# WHAT IS BEING ASKED
Render the items from their first line through the line containing "picture [985, 497, 1633, 928]" as a JSON list of strings, one string per line, with blank lines omitted.

# SOURCE DATA
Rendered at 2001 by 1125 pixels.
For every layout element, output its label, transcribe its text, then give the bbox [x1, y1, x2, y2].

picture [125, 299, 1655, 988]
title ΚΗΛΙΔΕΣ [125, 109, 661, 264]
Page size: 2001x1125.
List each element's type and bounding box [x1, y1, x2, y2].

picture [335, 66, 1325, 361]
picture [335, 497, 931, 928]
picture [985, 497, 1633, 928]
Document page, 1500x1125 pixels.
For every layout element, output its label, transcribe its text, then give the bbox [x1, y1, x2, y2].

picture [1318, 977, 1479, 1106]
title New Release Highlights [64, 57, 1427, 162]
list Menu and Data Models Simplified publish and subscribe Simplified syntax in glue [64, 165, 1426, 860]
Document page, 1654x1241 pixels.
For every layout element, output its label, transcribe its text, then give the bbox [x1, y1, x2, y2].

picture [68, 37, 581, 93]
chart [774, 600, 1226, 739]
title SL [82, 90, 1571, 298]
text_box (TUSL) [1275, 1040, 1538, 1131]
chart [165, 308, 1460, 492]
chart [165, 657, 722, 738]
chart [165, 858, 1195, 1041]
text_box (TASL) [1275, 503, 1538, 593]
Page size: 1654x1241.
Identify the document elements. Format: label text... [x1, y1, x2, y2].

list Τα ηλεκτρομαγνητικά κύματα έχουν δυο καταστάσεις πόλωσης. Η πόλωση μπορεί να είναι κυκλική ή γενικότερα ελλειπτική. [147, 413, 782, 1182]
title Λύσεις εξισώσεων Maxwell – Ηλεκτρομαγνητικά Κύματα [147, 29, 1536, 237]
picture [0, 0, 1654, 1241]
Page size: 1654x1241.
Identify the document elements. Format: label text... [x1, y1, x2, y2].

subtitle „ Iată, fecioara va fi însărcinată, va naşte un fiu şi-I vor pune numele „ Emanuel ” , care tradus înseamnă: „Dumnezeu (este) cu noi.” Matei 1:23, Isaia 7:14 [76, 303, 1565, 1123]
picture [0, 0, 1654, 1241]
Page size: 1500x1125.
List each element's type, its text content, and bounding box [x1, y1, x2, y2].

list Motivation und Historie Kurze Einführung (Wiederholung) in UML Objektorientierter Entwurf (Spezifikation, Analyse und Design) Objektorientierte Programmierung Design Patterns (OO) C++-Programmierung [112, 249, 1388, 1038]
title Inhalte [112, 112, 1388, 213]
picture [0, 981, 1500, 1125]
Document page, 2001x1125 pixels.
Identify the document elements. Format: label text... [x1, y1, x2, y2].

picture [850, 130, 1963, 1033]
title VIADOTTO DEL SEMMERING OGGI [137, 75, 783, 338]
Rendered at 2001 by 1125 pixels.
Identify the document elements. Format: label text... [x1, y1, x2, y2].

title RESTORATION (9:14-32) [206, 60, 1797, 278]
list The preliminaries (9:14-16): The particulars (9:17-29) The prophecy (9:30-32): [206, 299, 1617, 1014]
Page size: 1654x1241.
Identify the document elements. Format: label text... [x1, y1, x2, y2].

# EXERCISE OUTPUT
[
  "Rendered at 2001 by 1125 pixels.",
  "For every layout element, output its label, transcribe its text, then give the bbox [x1, y1, x2, y2].",
  "picture [125, 299, 1655, 988]",
  "title ΚΗΛΙΔΕΣ [125, 109, 661, 264]",
  "Page size: 2001x1125.",
  "List each element's type and bounding box [x1, y1, x2, y2].",
  "picture [335, 66, 1325, 361]",
  "picture [335, 497, 931, 928]",
  "picture [985, 497, 1633, 928]"
]